Keypoint text descriptions:
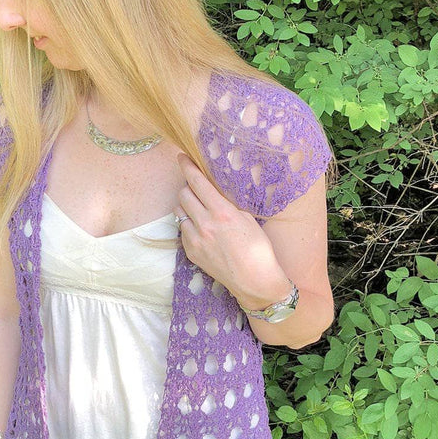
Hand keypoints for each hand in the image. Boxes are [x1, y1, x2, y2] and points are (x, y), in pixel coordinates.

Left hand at [175, 153, 291, 309]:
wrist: (254, 280)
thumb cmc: (258, 249)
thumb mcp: (247, 219)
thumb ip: (227, 205)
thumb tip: (215, 196)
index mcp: (221, 212)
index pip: (197, 182)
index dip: (187, 167)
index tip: (181, 158)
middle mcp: (204, 224)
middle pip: (184, 195)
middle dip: (188, 188)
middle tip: (196, 188)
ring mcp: (195, 239)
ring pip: (180, 213)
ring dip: (187, 207)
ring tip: (199, 211)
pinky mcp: (191, 252)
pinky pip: (183, 231)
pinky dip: (189, 226)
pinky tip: (202, 231)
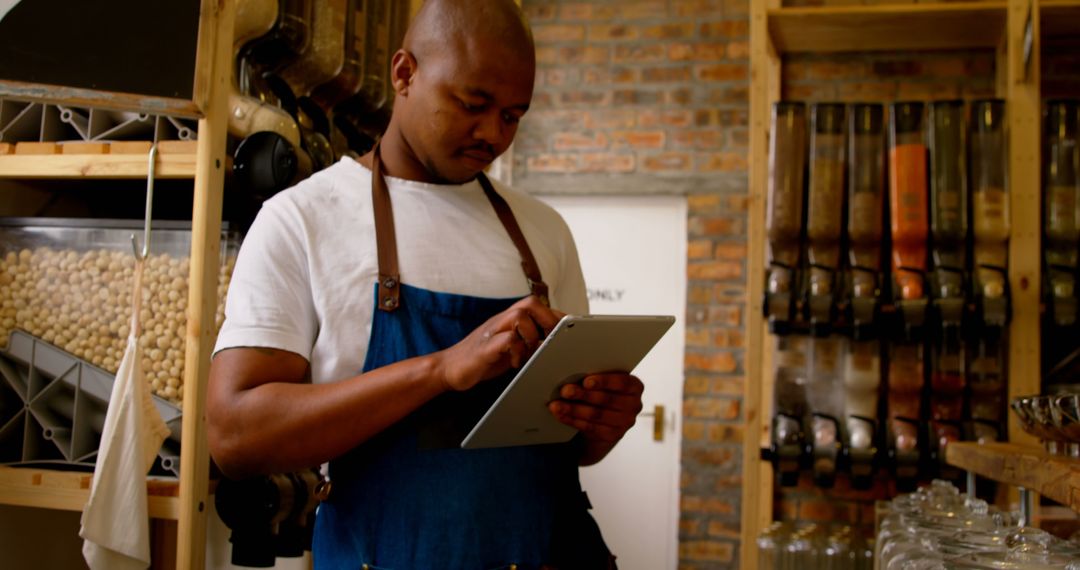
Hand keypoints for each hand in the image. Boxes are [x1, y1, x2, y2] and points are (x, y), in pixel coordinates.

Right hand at [435, 295, 562, 391]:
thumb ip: (527, 342)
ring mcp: (492, 332)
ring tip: (532, 353)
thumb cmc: (483, 359)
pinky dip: (517, 350)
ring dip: (533, 335)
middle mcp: (501, 321)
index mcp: (509, 320)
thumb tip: (555, 344)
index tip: (571, 330)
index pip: (538, 307)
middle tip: (554, 341)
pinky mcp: (484, 348)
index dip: (556, 315)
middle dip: (548, 320)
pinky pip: (507, 339)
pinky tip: (517, 363)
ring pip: (519, 316)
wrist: (449, 369)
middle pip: (530, 303)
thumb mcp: (510, 349)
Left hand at [548, 373, 643, 461]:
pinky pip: (589, 427)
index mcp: (635, 386)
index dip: (604, 381)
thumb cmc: (603, 391)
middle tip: (565, 391)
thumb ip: (596, 377)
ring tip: (556, 405)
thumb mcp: (605, 382)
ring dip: (573, 409)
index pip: (622, 382)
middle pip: (606, 399)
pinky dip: (572, 420)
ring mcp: (625, 422)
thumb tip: (572, 372)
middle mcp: (634, 405)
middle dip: (583, 395)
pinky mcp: (613, 435)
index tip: (586, 381)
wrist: (606, 418)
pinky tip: (560, 415)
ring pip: (595, 414)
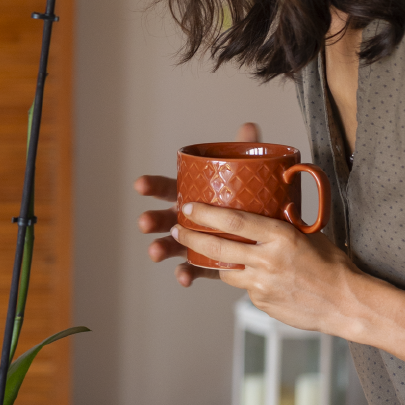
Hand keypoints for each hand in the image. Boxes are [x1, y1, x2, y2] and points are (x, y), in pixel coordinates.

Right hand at [135, 121, 260, 287]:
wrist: (264, 232)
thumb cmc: (243, 198)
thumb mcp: (244, 174)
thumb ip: (244, 152)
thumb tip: (249, 127)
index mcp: (189, 194)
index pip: (166, 187)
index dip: (152, 185)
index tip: (139, 185)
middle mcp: (184, 218)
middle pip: (163, 218)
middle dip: (152, 220)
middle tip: (145, 223)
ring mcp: (191, 241)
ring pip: (171, 245)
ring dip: (161, 248)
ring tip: (155, 252)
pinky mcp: (203, 261)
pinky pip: (192, 268)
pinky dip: (186, 273)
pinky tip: (184, 278)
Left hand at [173, 198, 357, 331]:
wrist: (346, 304)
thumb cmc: (332, 265)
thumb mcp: (308, 234)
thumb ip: (282, 224)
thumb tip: (264, 210)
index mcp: (280, 236)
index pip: (234, 221)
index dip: (206, 214)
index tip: (189, 208)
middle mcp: (268, 260)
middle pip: (218, 247)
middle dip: (191, 238)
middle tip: (177, 230)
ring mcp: (262, 285)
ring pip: (226, 270)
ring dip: (215, 261)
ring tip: (205, 252)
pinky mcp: (261, 303)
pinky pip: (243, 288)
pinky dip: (243, 280)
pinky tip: (254, 277)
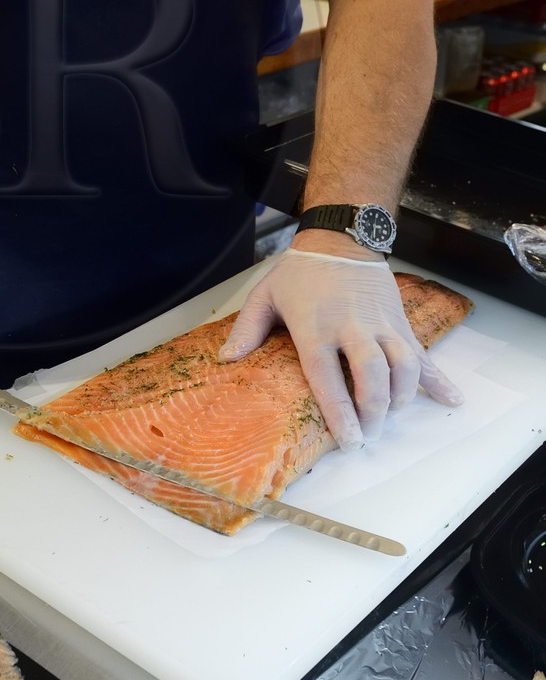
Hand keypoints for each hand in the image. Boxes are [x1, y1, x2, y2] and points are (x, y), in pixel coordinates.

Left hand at [217, 248, 462, 449]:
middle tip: (369, 434)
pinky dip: (439, 377)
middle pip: (373, 376)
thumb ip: (247, 328)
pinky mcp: (400, 321)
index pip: (329, 378)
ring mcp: (381, 324)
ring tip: (391, 413)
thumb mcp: (266, 295)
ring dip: (402, 397)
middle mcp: (352, 328)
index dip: (340, 413)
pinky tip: (452, 398)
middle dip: (374, 412)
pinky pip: (424, 353)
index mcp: (315, 328)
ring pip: (404, 366)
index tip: (349, 441)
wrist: (341, 238)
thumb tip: (227, 360)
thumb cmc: (300, 272)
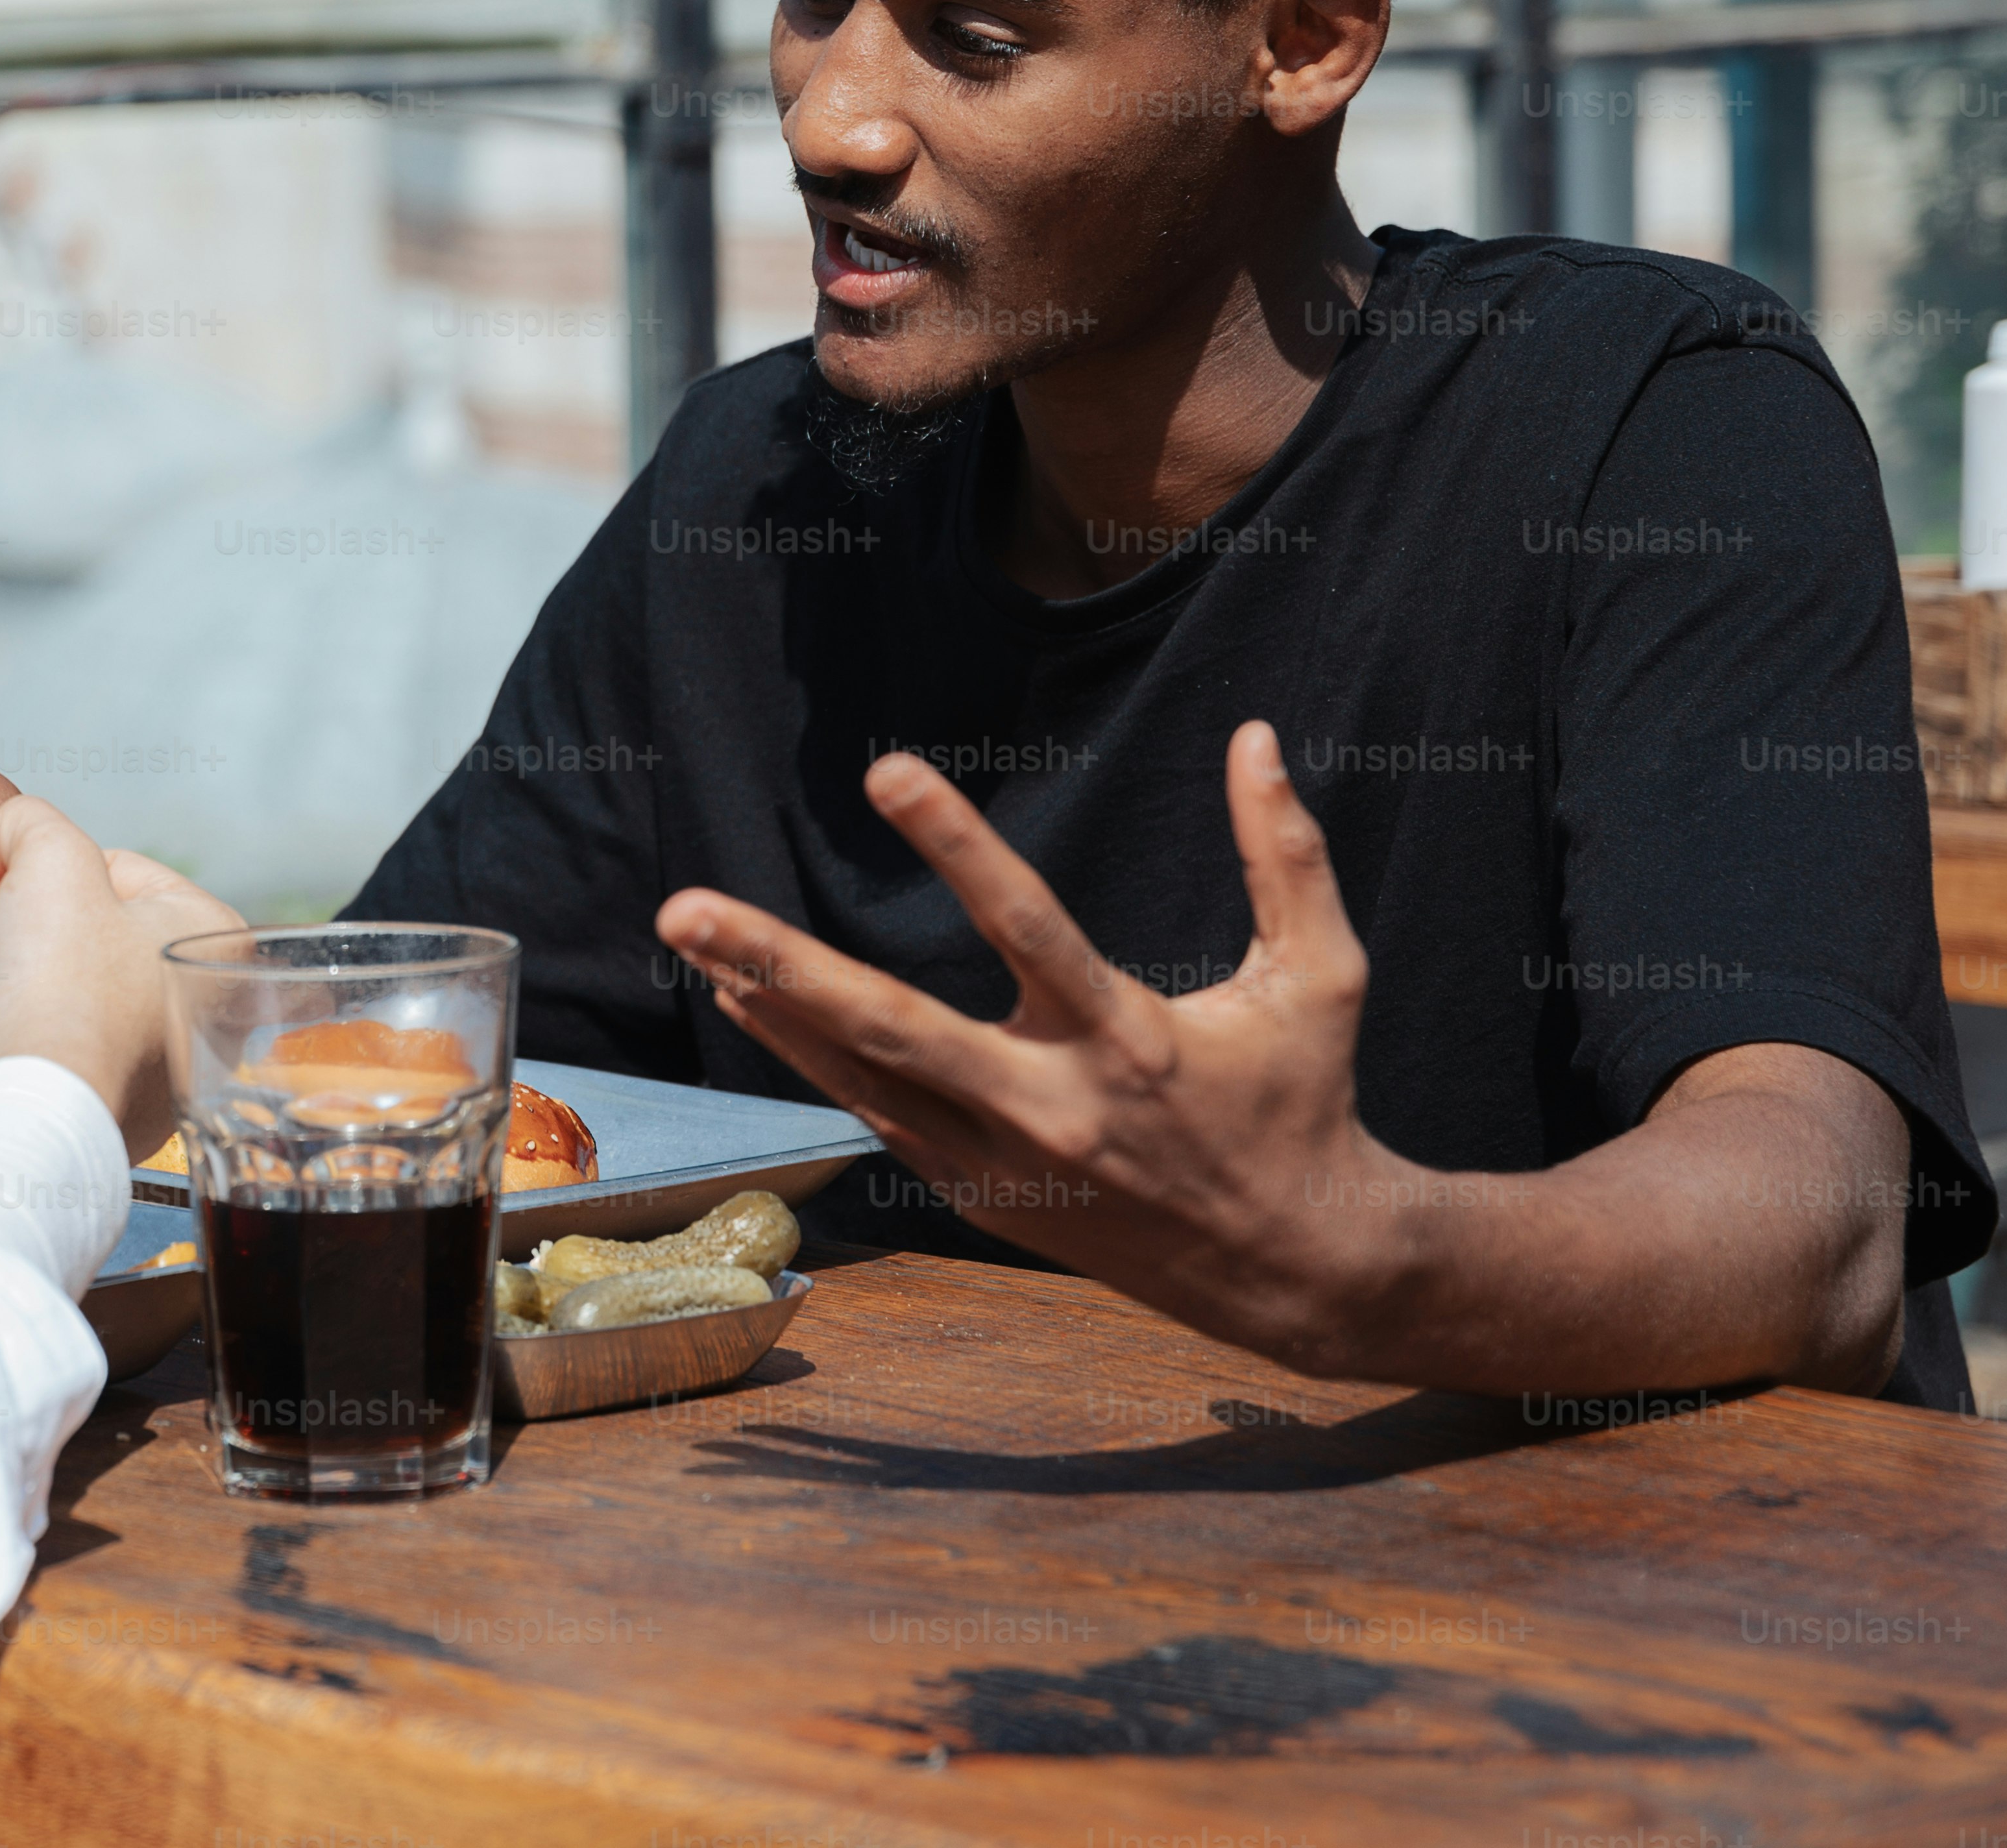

§ Work task:
Although the records contain pictures, restate them word for word with those pictures left out.

§ Solution to the exercise:
Hand keypoints for each hand in the image. Boxes are [x1, y1, x2, y2] and points are (x, y), in pixel coordinates.

Left hand at [175, 153, 291, 309]:
wrist: (254, 280)
thumb cmc: (258, 249)
thumb mcp: (247, 219)
thumb ip: (227, 205)
thumb tip: (215, 196)
index mcp: (221, 212)
index pip: (197, 182)
index dip: (187, 167)
index tip: (181, 158)
middle mcp: (204, 224)
middle pip: (184, 195)
middle dip: (188, 188)
middle tip: (196, 188)
ring mcp: (195, 239)
ring pip: (180, 213)
ring dip: (187, 207)
ring tip: (199, 211)
pinky mcp: (191, 252)
pinky pip: (183, 231)
pinky dip: (189, 226)
pinky tip: (202, 231)
Hand keypoints for each hand in the image. Boxes are [x1, y1, x2, y2] and points are (x, y), in pixel coordinates.

Right hand at [435, 295, 562, 391]:
thumb ip: (527, 342)
ring mcp: (492, 332)
ring tip: (532, 353)
thumb cmc: (483, 359)
pinky dip: (517, 350)
ring dip: (533, 335)
middle mcp: (501, 321)
index mcp: (509, 320)
thumb tip: (555, 344)
index tip: (571, 330)
index pip: (538, 307)
middle tip: (554, 341)
pinky mcp: (484, 348)
index dip: (556, 315)
middle dip: (548, 320)
pinky pip: (507, 339)
pinky tip: (517, 363)
ring pip: (519, 316)
wrist: (449, 369)
middle pip: (530, 303)
thumb mcp: (510, 349)
Left hand at [548, 373, 643, 461]:
pinky pip: (589, 427)
index mcp: (635, 386)
index dip: (604, 381)
thumb cmc: (603, 391)
middle tip: (565, 391)
thumb ip: (596, 377)
ring tip: (556, 405)
thumb mcp: (605, 382)
ring dip: (573, 409)
index pip: (622, 382)
middle pip: (606, 399)
pinky dip: (572, 420)
ring mcp: (625, 422)
thumb tip: (572, 372)
middle mcp: (634, 405)
middle dip: (583, 395)
pinky mcp: (613, 435)
index tip: (586, 381)
wrist: (606, 418)
pinky tip: (560, 415)
ring pip: (595, 414)
Hand keypoints for each hand in the image. Boxes are [x1, y1, x2, y2] and points are (x, y), in pixel coordinates.

Right hand at [135, 121, 260, 287]:
wrist: (264, 232)
thumb cmc: (243, 198)
thumb mcp: (244, 174)
thumb ip: (244, 152)
thumb tip: (249, 127)
index mcp: (189, 194)
index pip: (166, 187)
index dip: (152, 185)
index tip: (139, 185)
middle mcp: (184, 218)
middle pip: (163, 218)
middle dip: (152, 220)
middle tip: (145, 223)
ring mcp: (191, 241)
ring pip: (171, 245)
ring dip: (161, 248)
ring tip: (155, 252)
pinky mcp: (203, 261)
pinky pip: (192, 268)
pinky dip: (186, 273)
pinky tip: (184, 278)
Left hand at [173, 198, 357, 331]:
wrist: (346, 304)
thumb cmc: (332, 265)
thumb mcp: (308, 234)
thumb ip: (282, 224)
thumb tip: (264, 210)
index mcp: (280, 236)
index pip: (234, 221)
index dip: (206, 214)
index tip: (189, 208)
middle mcp: (268, 260)
middle pip: (218, 247)
middle dip: (191, 238)
middle tip: (177, 230)
ring mcp: (262, 285)
ring pip: (226, 270)
ring dip: (215, 261)
ring tip: (205, 252)
pinky mcp: (261, 303)
pinky pip: (243, 288)
pinky dip: (243, 280)
pinky tip: (254, 277)
Hand keypoints for each hand in the image. Boxes are [x1, y1, x2, y2] and points are (x, y), in pixel coordinates.

Left hand at [217, 248, 462, 449]:
middle tip: (369, 434)
pinky dip: (439, 377)
middle pip: (373, 376)
thumb ip: (247, 328)
pinky mcp: (400, 321)
index pip: (329, 378)
ring mcp: (381, 324)
ring tip: (391, 413)
thumb mcp: (266, 295)
ring dip: (402, 397)
middle mcp: (352, 328)
index dip: (340, 413)
pinky tip: (452, 398)
middle dip: (374, 412)
pinky pip: (424, 353)
index mcp: (315, 328)
ring pip: (404, 366)
index tip: (349, 441)
wrist: (341, 238)
thumb tip: (227, 360)
thumb cmc: (300, 272)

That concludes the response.